Returns the number of times substring appears in the string.

var s = "cacococococa"
var count = s.count("coco")

print(count) # prints "2"


Note: matches don’t overlap.

ends\_with(suffix)

Returns true if the string ends with suffix, and false otherwise.

See also: starts_with()

insert(pos, other)

Returns a copy of the string with other inserted at position pos

left(n)

Get the substring corresponding to the n first characters of the string.

ltrim()

Returns a copy of the string with whitespace characters removed at the left end of the string.

var s = "  hello  "

s = s.ltrim()
print("$" + s + "$") # prints "$hello$"


See also: trim(), rtrim()

mid(from, to)

Returns the substring of str starting at index from and ending at index to (inclusive). If to equals -1, returns the substring from from until the end of the string.

var s = "c'était ça"

print(s.mid(3, 7)) # "était"
print(s.mid(3,-1)) # "était ça"


remove(substr)

Returns a copy of the string where all (non-overlapping) instances of the substring substr have been removed.

See also: remove_at(), remove_first(), remove_last()

remove\_at(at, count)

Returns a copy of the string where count code points, starting at position at, have been removed.

See also: remove(), remove_first(), remove_last()

remove\_first(substr)

Returns a copy of the string where the first instance of substr has been removed.

See also: remove_at(), remove(), remove_last()

remove\_last(substr)

Returns a copy of the string where the last instance of substr has been removed.

See also: remove_at(), remove(), remove_first()

replace(old, new)

Returns a copy of the string where all (non-overlapping) instances of the substring old have been replaced by new.

See also: replace_at(), replace_first(), replace_last()

replace\_at(at, count, new)

Returns a copy of the string where count code points, starting at position at, have been replaced by new.

See also: replace(), replace_first(), replace_last()

replace\_first(str, old, new)

Returns a copy of the string where the first instance of the substring old has been replaced by new.

See also: replace_at(), replace(), replace_last()

replace\_last(str, old, new)

Returns a copy of the string where the last instance of the substring old has been replaced by new.
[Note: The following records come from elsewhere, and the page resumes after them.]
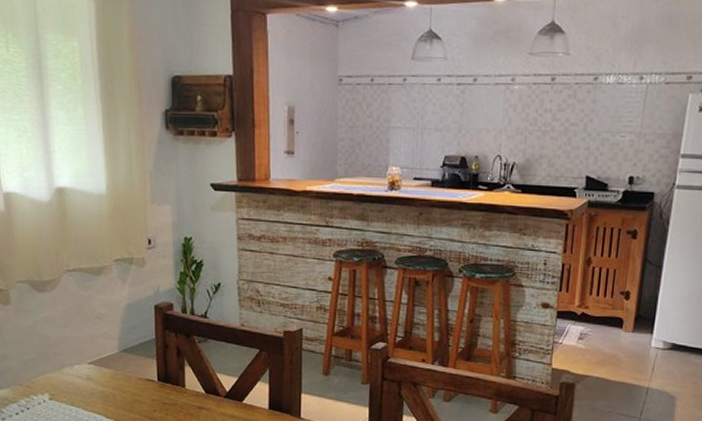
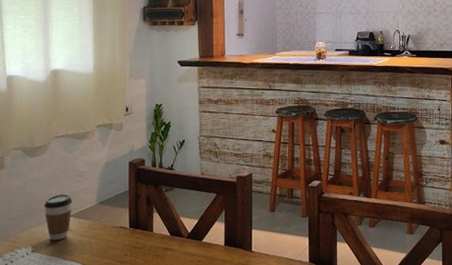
coffee cup: none [59,337,91,389] -> present [44,194,73,241]

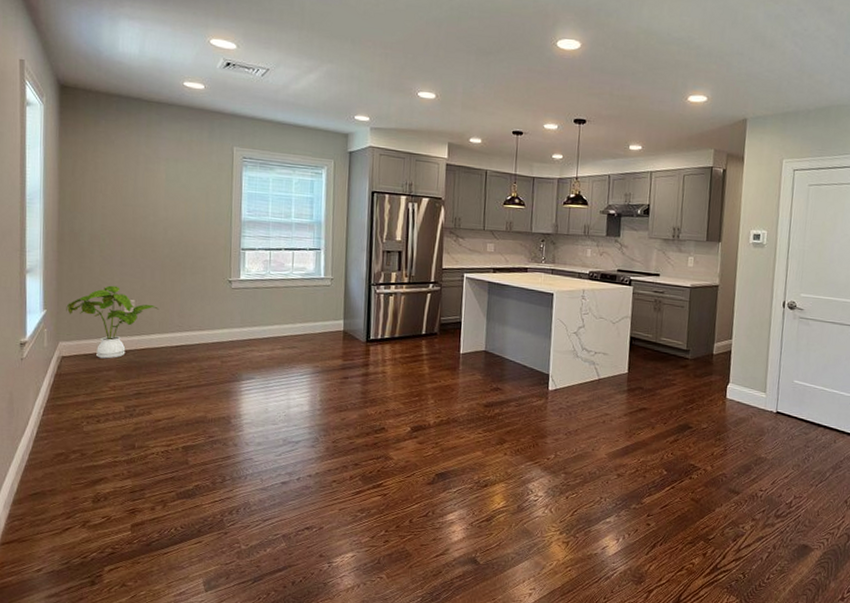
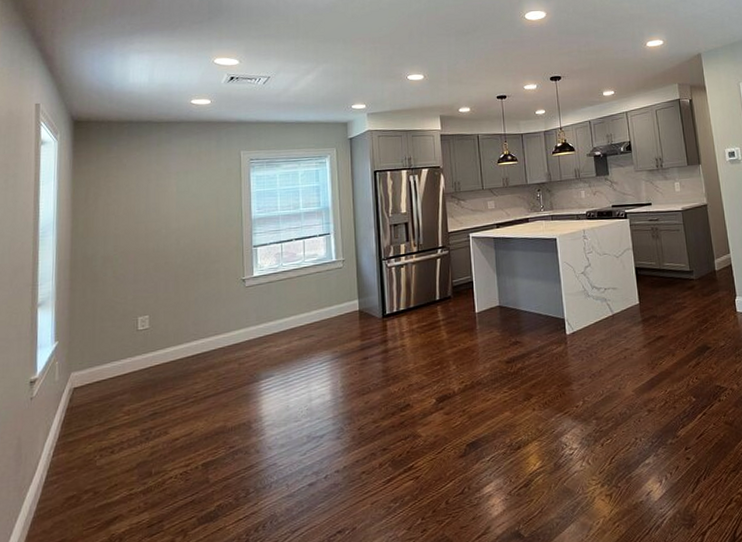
house plant: present [66,285,159,359] -> none [78,304,174,383]

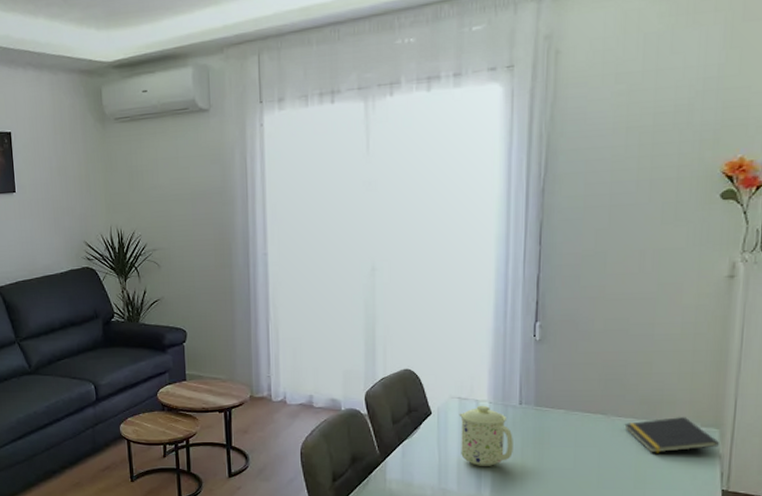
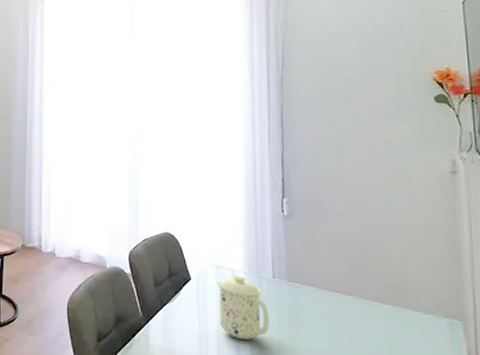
notepad: present [624,417,719,453] -> none [372,305,464,342]

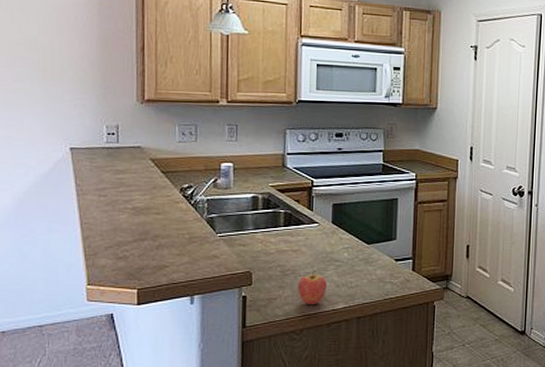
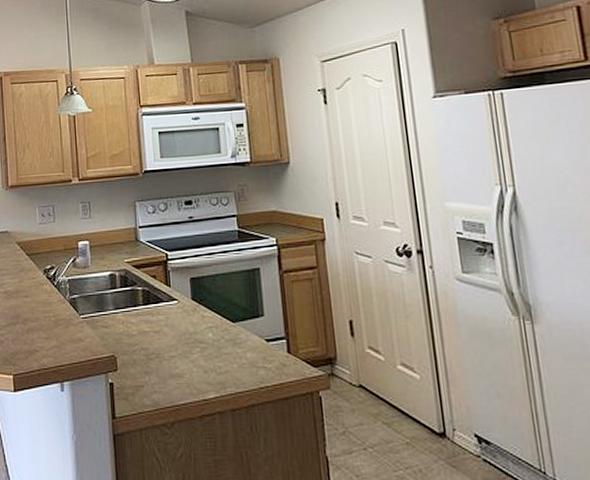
fruit: present [297,270,327,306] -> none [163,353,194,395]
See also: replace_at(), replace(), replace_first()

reverse()

Returns a new string with all the characters in the string in reversed order.

Get the substring corresponding to the n last characters of the string.

rtrim()

Returns a copy of the string with whitespace characters removed at the right end of the string.

var s = "  hello  "

s = s.rtrim()
print("$" + s + "$") # prints "$hello$"


See also: ltrim(), trim()

split(delim)

Returns a table of strings which have been split at each occurrence of the substring delim. If delim is the empty string, it returns a list of the characters in the string.

starts\_with(prefix)

Returns true if the string starts with prefix, and false otherwise.

See also: ends_with()

to\_lower()

Returns a copy of the string where each code point has been converted to lower case.

var s1 = "C'ÉTAIT ÇA"
var s2 = s1.to_lower()

print(s2) # prints "c'était ça"


See also: to_upper()

to\_upper()

Returns a copy of the string where each code point has been converted to upper case.

var s1 = "c'était ça"
var s2 = s1.to_upper()

print(s2) # prints "C'ÉTAIT ÇA"


See also: to_lower()

trim()

Returns a copy of the string with whitespace characters removed at both ends of the string.

var s = "\t  hello  \n"

s = s.trim()
print("$" + s + "$") # prints "$hello$"


See also: ltrim(), rtrim()

## Fields¶

length

Returns the length of the string, in Unicode extended grapheme clusters.

var s = "안녕하세요"
print(s.length) # Prints "5"